▶ [RECORDS FOR THIS EXERCISE]:
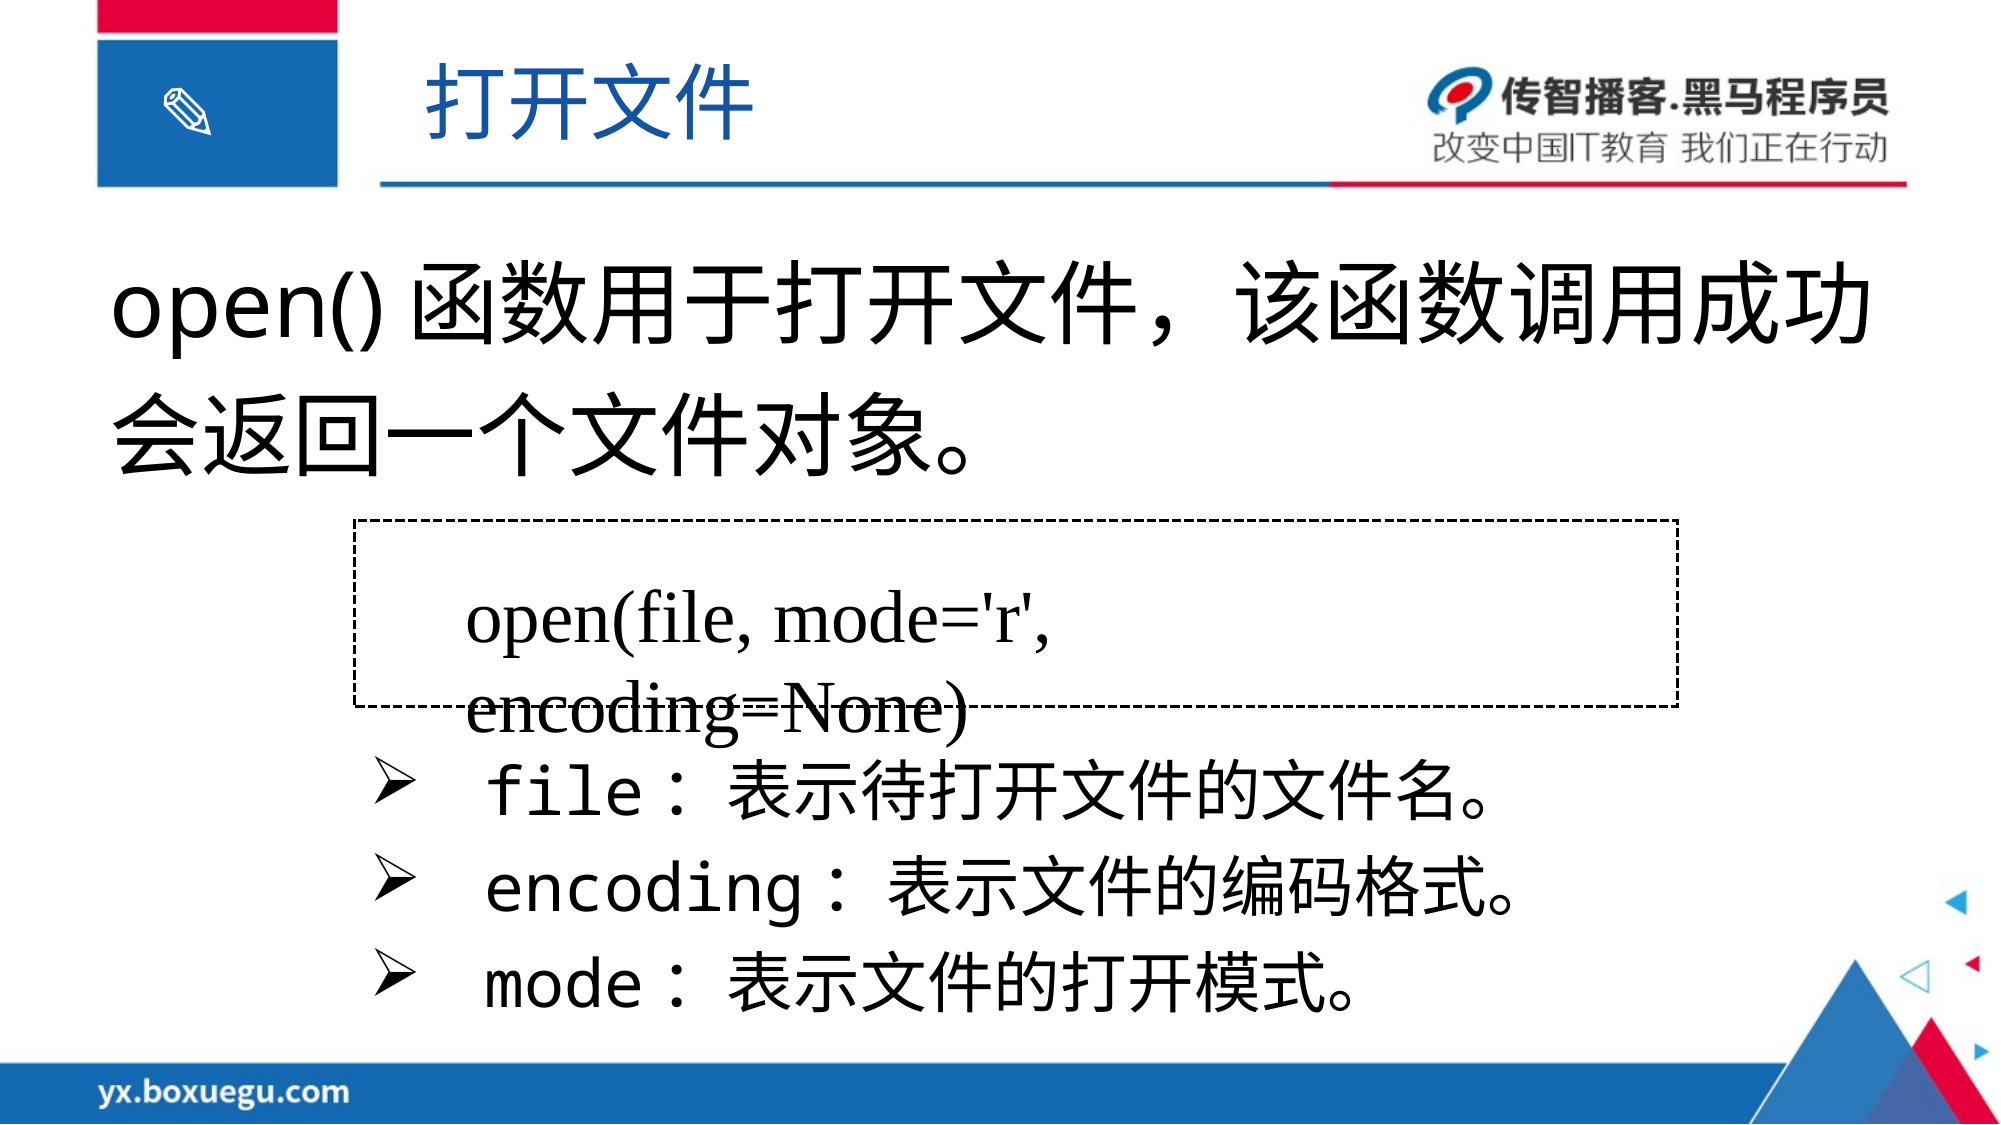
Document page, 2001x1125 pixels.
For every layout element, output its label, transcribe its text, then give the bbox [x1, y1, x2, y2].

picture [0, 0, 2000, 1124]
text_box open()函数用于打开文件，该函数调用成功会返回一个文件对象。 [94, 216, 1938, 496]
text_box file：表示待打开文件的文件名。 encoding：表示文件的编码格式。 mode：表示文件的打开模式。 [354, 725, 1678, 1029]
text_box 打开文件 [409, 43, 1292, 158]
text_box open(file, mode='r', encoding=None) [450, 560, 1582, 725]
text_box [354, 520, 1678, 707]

...

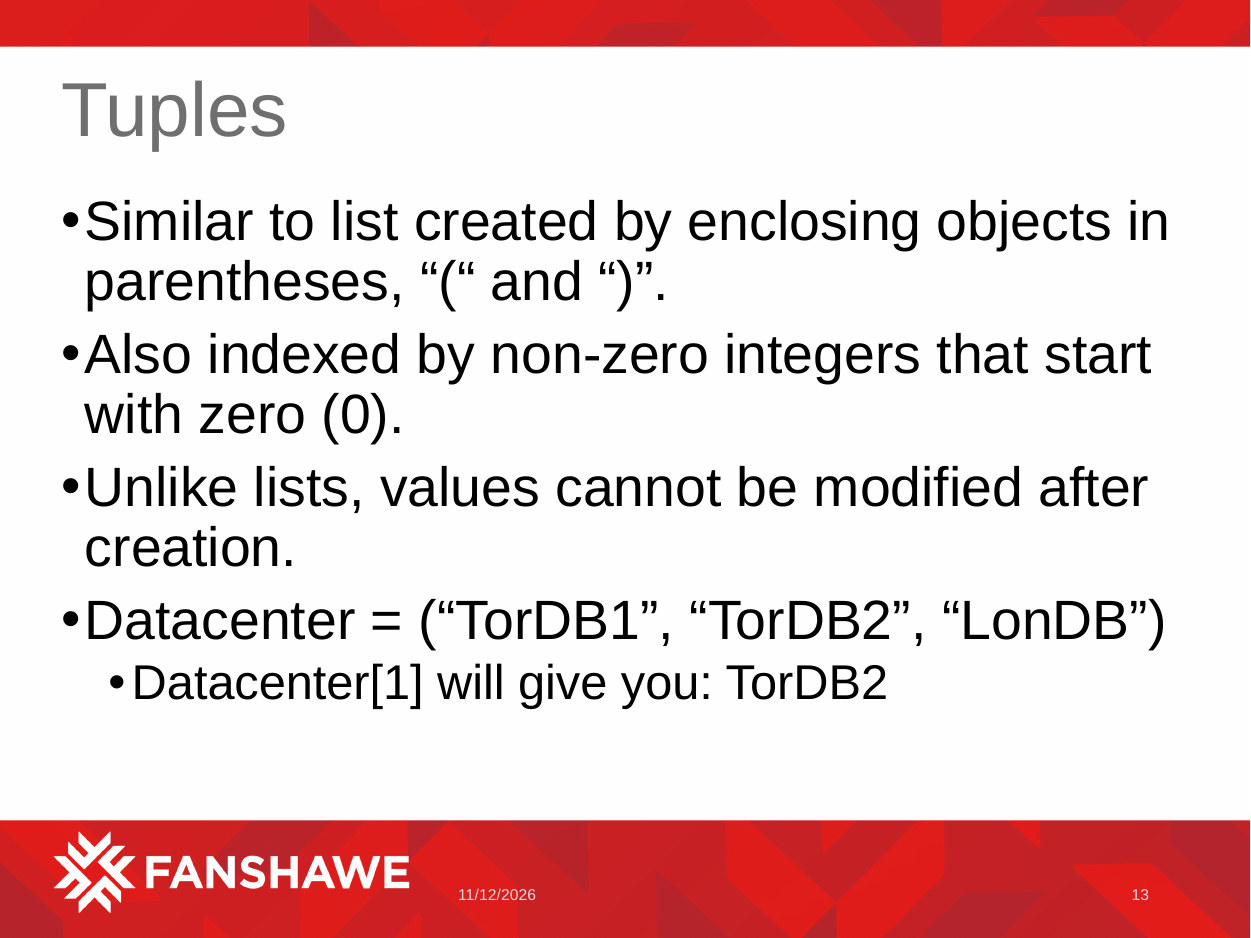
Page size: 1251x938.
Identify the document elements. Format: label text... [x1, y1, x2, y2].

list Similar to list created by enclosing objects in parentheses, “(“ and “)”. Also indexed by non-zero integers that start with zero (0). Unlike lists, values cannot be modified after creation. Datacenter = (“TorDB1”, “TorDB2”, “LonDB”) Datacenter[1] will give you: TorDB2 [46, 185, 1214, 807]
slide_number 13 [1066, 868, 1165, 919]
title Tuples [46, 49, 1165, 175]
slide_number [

--

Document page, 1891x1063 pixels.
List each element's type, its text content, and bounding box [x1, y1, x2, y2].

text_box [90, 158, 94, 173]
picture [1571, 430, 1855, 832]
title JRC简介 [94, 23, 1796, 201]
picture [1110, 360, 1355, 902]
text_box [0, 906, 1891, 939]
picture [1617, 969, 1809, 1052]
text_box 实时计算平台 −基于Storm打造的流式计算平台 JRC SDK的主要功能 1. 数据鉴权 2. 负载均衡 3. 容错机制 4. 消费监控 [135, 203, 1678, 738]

▶ [WORK ITEM]:
Exactly how many lines of the data include the word "pixels"? Reply with that number only.

▶ [WORKED SOLUTION]:
2